Vatanımız, Milletimiz,bayrağımız, canımız, malımız, ailemiz bize emanettir. Bitkisiyle, hayvanıyla, suyuyla, toprağıyla tabiat bize emanettir. Erdemli bir Müslüman emanetleri ehline verir, adaleti ayakta tutar, emaneti gözü gibi korur Mü’min, adı üstünde güvenilen kimsedir. İnanan kimsedir Söz verdiğinde sözünde durur. Allah’ın emir ve yasaklarına riayet ettiği gibi insanlarla yaptığı sözleşmelerin de gereğini îfâ eder. Mümin bilir ki, konuştuğunda yalan söylemek, verdiği sözde durmamak ve emanete hıyanet etmek münafığın alametleridir. Müslüman rızkını helal yollardan temin eder, ticaretine haram bulaştırmaz. Hırsızlık, rüşvet, faizcilik, tefecilik, fâhiş fiyat, intikar ve aldatma gibi bâtıl yollara tevessül etmez.

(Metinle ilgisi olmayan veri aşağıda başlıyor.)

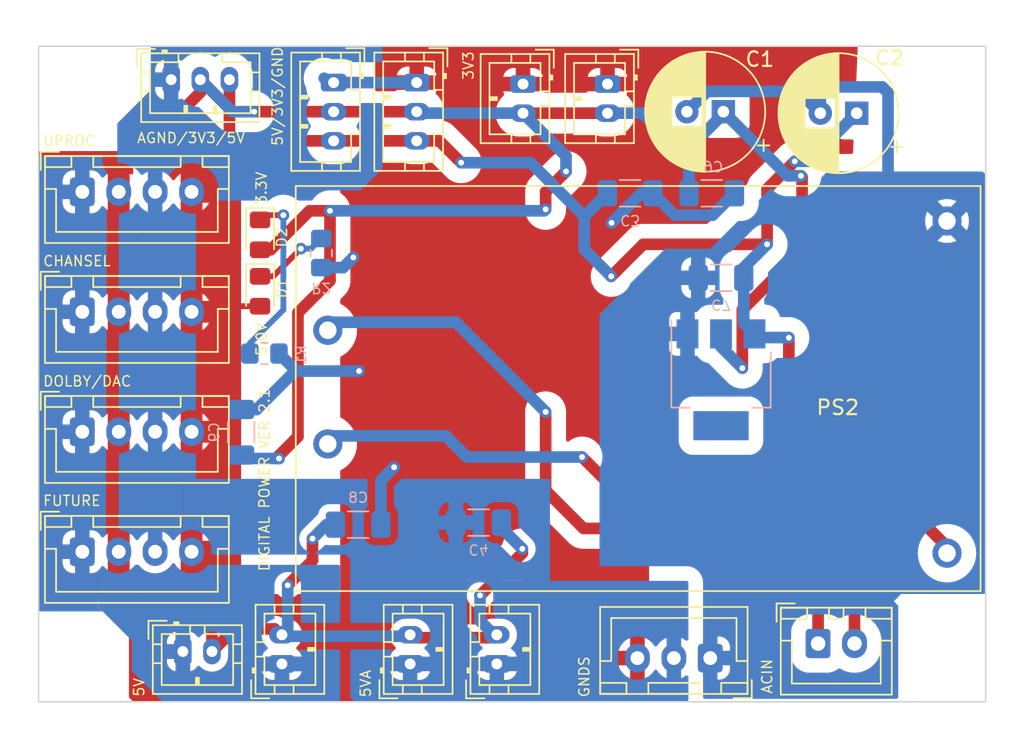
<source format=kicad_pcb>
(kicad_pcb (version 20221018) (generator pcbnew)

  (general
    (thickness 1.6)
  )

  (paper "A4")
  (layers
    (0 "F.Cu" signal)
    (31 "B.Cu" signal)
    (32 "B.Adhes" user "B.Adhesive")
    (33 "F.Adhes" user "F.Adhesive")
    (34 "B.Paste" user)
    (35 "F.Paste" user)
    (36 "B.SilkS" user "B.Silkscreen")
    (37 "F.SilkS" user "F.Silkscreen")
    (38 "B.Mask" user)
    (39 "F.Mask" user)
    (40 "Dwgs.User" user "User.Drawings")
    (41 "Cmts.User" user "User.Comments")
    (42 "Eco1.User" user "User.Eco1")
    (43 "Eco2.User" user "User.Eco2")
    (44 "Edge.Cuts" user)
    (45 "Margin" user)
    (46 "B.CrtYd" user "B.Courtyard")
    (47 "F.CrtYd" user "F.Courtyard")
    (48 "B.Fab" user)
    (49 "F.Fab" user)
    (50 "User.1" user)
    (51 "User.2" user)
    (52 "User.3" user)
    (53 "User.4" user)
    (54 "User.5" user)
    (55 "User.6" user)
    (56 "User.7" user)
    (57 "User.8" user)
    (58 "User.9" user)
  )

  (setup
    (stackup
      (layer "F.SilkS" (type "Top Silk Screen"))
      (layer "F.Paste" (type "Top Solder Paste"))
      (layer "F.Mask" (type "Top Solder Mask") (thickness 0.01))
      (layer "F.Cu" (type "copper") (thickness 0.035))
      (layer "dielectric 1" (type "core") (thickness 1.51) (material "FR4") (epsilon_r 4.5) (loss_tangent 0.02))
      (layer "B.Cu" (type "copper") (thickness 0.035))
      (layer "B.Mask" (type "Bottom Solder Mask") (thickness 0.01))
      (layer "B.Paste" (type "Bottom Solder Paste"))
      (layer "B.SilkS" (type "Bottom Silk Screen"))
      (copper_finish "None")
      (dielectric_constraints no)
    )
    (pad_to_mask_clearance 0)
    (pcbplotparams
      (layerselection 0x00010fc_ffffffff)
      (plot_on_all_layers_selection 0x0000000_00000000)
      (disableapertmacros false)
      (usegerberextensions false)
      (usegerberattributes true)
      (usegerberadvancedattributes true)
      (creategerberjobfile true)
      (dashed_line_dash_ratio 12.000000)
      (dashed_line_gap_ratio 3.000000)
      (svgprecision 6)
      (plotframeref false)
      (viasonmask false)
      (mode 1)
      (useauxorigin false)
      (hpglpennumber 1)
      (hpglpenspeed 20)
      (hpglpendiameter 15.000000)
      (dxfpolygonmode true)
      (dxfimperialunits true)
      (dxfusepcbnewfont true)
      (psnegative false)
      (psa4output false)
      (plotreference true)
      (plotvalue true)
      (plotinvisibletext false)
      (sketchpadsonfab false)
      (subtractmaskfromsilk false)
      (outputformat 1)
      (mirror false)
      (drillshape 0)
      (scaleselection 1)
      (outputdirectory "")
    )
  )

  (net 0 "")
  (net 1 "5V")
  (net 2 "VNEG")
  (net 3 "VIN")
  (net 4 "3V3")
  (net 5 "Net-(D1-K)")
  (net 6 "Net-(D2-K)")
  (net 7 "AGND")
  (net 8 "GND")
  (net 9 "PGND")

  (footprint "Connector_JST:JST_XH_B4B-XH-A_1x04_P2.50mm_Vertical" (layer "F.Cu") (at 123 80))

  (footprint "Connector_JST:JST_PH_B3B-PH-K_1x03_P2.00mm_Vertical" (layer "F.Cu") (at 129.1 72.3))

  (footprint "Connector_JST:JST_XH_B4B-XH-A_1x04_P2.50mm_Vertical" (layer "F.Cu") (at 123 88.233333))

  (footprint "Capacitor_THT:CP_Radial_D8.0mm_P2.50mm" (layer "F.Cu") (at 176.152651 74.6 180))

  (footprint "LED_SMD:LED_0805_2012Metric_Pad1.15x1.40mm_HandSolder" (layer "F.Cu") (at 135.2 82.95 -90))

  (footprint "MountingHole:MountingHole_3.2mm_M3" (layer "F.Cu") (at 182.5 72.5))

  (footprint "Connector_JST:JST_XH_B4B-XH-A_1x04_P2.50mm_Vertical" (layer "F.Cu") (at 123 96.466666))

  (footprint "MountingHole:MountingHole_3.2mm_M3" (layer "F.Cu") (at 122.5 112.5))

  (footprint "Components:HLK-10M05" (layer "F.Cu") (at 162.15 91.7))

  (footprint "Connector_JST:JST_XH_B4B-XH-A_1x04_P2.50mm_Vertical" (layer "F.Cu") (at 123 104.7))

  (footprint "Connector_JST:JST_PH_B2B-PH-K_1x02_P2.00mm_Vertical" (layer "F.Cu") (at 151.45 112.4 90))

  (footprint "LED_SMD:LED_0805_2012Metric_Pad1.15x1.40mm_HandSolder" (layer "F.Cu") (at 135.2 86.825 -90))

  (footprint "MountingHole:MountingHole_3.2mm_M3" (layer "F.Cu") (at 122.5 72.5))

  (footprint "Connector_JST:JST_PH_B2B-PH-K_1x02_P2.00mm_Vertical" (layer "F.Cu") (at 136.7 112.4 90))

  (footprint "Connector_JST:JST_XH_B3B-XH-A_1x03_P2.50mm_Vertical" (layer "F.Cu") (at 166.1 112 180))

  (footprint "Connector_JST:JST_PH_B2B-PH-K_1x02_P2.00mm_Vertical" (layer "F.Cu") (at 129.9 111.55))

  (footprint "Connector_JST:JST_PH_B2B-PH-K_1x02_P2.00mm_Vertical" (layer "F.Cu") (at 145.5 112.4 90))

  (footprint "Connector_JST:JST_PH_B2B-PH-K_1x02_P2.00mm_Vertical" (layer "F.Cu") (at 153.25 72.6 -90))

  (footprint "Connector_JST:JST_XH_B2B-XH-A_1x02_P2.50mm_Vertical" (layer "F.Cu") (at 173.5 111))

  (footprint "Capacitor_THT:CP_Radial_D8.0mm_P2.50mm" (layer "F.Cu") (at 167 74.5 180))

  (footprint "Connector_JST:JST_PH_B3B-PH-K_1x03_P2.00mm_Vertical" (layer "F.Cu") (at 145.95 72.5 -90))

  (footprint "MountingHole:MountingHole_3.2mm_M3" (layer "F.Cu") (at 182.5 112.5))

  (footprint "Connector_JST:JST_PH_B3B-PH-K_1x03_P2.00mm_Vertical" (layer "F.Cu") (at 140.25 72.5 -90))

  (footprint "Connector_JST:JST_PH_B2B-PH-K_1x02_P2.00mm_Vertical" (layer "F.Cu") (at 159.05 72.6 -90))

  (footprint "Capacitor_SMD:C_1206_3216Metric_Pad1.33x1.80mm_HandSolder" (layer "B.Cu") (at 150.2 102.7))

  (footprint "Package_TO_SOT_SMD:SOT-223" (layer "B.Cu") (at 166.8375 92.9 -90))

  (footprint "Resistor_SMD:R_0805_2012Metric_Pad1.20x1.40mm_HandSolder" (layer "B.Cu") (at 135.5 91.1))

  (footprint "Capacitor_SMD:C_1206_3216Metric_Pad1.33x1.80mm_HandSolder" (layer "B.Cu") (at 160.6 80.1))

  (footprint "Capacitor_SMD:C_1206_3216Metric_Pad1.33x1.80mm_HandSolder" (layer "B.Cu")
    (tstamp a8b11c3d-609a-47ad-bae3-ba4ccfa3b218)
    (at 166.8375 85.9)
    (descr "Capacitor SMD 1206 (3216 Metric), square (rectangular) end terminal, IPC_7351 nominal with elongated pad for handsoldering. (Body size source: IPC-SM-782 page 76, https://www.pcb-3d.com/wordpress/wp-content/uploads/ipc-sm-782a_amendment_1_and_2.pdf), generated with kicad-footprint-generator")
    (tags "capacitor handsolder")
    (property "Sheetfile" "DPSU.kicad_sch")
    (property "Sheetname" "")
    (property "ki_description" "Unpolarized capacitor, small symbol")
    (property "ki_keywords" "capacitor cap")
    (path "/8bf0937c-956d-469b-a5a4-5ed4ec802d79")
    (attr smd)
    (fp_text reference "C7" (at 0 1.85 180 unlocked) (layer "B.SilkS")
        (effects (font (size 0.7 0.7) (thickness 0.1)) (justify mirror))
      (tstamp 63f3f675-84c4-4c35-89af-1b918448ecea)
    )
    (fp_text value "10u" (at 0 -1.85 180) (layer "B.Fab")
        (effects (font (size 1 1) (thickness 0.15)) (justify mirror))
      (tstamp 4216ecb3-09fd-4c68-8841-0672177adf2b)
    )
    (fp_text user "${REFERENCE}" (at 0 0 180) (layer "B.Fab")
        (effects (font (size 0.8 0.8) (thickness 0.12)) 
... [297242 chars truncated]
</source>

Allah’ın sayısız nimetiyle hayatını sürdüren mümin, elindeki imkanları Rabbinin rızasına uygun şekilde kullanır. Servetin şükrü infak etmek, ilmin şükrü bilgiyi insanlığın yararına kullanmak, sağlığın şükrü ise iyilik ve ihsan yolunda hizmet etmekle olur. Müslüman, dünyanın, ahiretin tarlası olduğunu bilir. Bugün ne ektiyse yarın onu biçeceğini, bu dünyanın bir de ahireti olduğunu bilir. Elinde fırsat varken âhiret yurdu için nasıl bir hazırlık yapacağını bilmelidir.

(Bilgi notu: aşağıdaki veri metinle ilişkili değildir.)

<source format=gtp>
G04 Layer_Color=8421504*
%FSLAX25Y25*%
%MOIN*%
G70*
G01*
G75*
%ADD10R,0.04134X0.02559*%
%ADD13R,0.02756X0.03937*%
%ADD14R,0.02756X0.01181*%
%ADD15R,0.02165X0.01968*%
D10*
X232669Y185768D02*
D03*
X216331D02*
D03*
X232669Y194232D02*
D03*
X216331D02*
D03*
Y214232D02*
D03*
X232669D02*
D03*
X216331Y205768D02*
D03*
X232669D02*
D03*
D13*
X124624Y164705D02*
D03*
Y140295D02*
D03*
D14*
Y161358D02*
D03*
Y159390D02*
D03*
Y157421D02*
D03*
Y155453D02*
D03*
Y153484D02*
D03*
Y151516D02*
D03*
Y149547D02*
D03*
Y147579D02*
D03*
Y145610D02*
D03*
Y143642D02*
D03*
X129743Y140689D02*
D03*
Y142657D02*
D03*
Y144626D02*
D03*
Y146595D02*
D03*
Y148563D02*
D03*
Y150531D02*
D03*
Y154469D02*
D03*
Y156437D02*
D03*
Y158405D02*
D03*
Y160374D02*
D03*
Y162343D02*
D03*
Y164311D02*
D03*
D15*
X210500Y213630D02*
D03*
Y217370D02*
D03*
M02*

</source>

Kadir gecesini, ancak Kur’an’ın kadrini, kıymetini bildiğimiz müddetçe ihyâ etmiş oluruz. O halde Kur’an-ı Kerim’in nazil olduğu bu geceyi fırsat bilerek zihnimizi ve gönlümüzü Kur’an’a bağlayalım. Kur’an’ı daha çok okuyalım, anlamak için emek verelim, yaşamaya ve yaşatmaya gayret edelim. Kadir gecesini kendimizi muhasebe edebileceğimiz, günahlarımızdan af ve mağfiret dileyeceğimiz bir fırsat olarak değerlendirelim. Bundan dolayı bin aydan daha hayırlı olan bu lütuf ve ikram gecesinin feyzinden istifade etmiş olalım.